Collected data entries
* * * * *

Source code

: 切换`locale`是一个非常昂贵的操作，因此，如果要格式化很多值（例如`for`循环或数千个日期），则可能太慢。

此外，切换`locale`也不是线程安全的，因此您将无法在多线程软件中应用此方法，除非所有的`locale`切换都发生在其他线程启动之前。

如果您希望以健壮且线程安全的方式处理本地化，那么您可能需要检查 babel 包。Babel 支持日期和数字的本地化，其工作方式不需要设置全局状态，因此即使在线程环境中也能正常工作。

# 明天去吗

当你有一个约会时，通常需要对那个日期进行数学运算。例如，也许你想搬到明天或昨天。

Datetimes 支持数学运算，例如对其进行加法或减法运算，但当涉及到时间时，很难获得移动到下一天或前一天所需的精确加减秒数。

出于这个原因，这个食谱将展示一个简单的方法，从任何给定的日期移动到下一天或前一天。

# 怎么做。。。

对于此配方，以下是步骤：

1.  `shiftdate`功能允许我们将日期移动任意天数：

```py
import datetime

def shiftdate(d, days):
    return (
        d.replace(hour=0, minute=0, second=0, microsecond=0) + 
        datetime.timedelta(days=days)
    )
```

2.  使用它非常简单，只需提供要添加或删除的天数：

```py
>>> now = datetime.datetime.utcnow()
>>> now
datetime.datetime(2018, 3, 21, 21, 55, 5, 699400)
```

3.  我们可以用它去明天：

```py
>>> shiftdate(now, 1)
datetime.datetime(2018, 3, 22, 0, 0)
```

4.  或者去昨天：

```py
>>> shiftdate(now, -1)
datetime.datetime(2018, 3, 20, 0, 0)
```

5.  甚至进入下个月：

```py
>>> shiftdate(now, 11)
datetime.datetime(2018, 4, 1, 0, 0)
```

* * * * *

__Activity__
Say how many lines in the records hold the string "days", and say nothing else.

__Task result__
2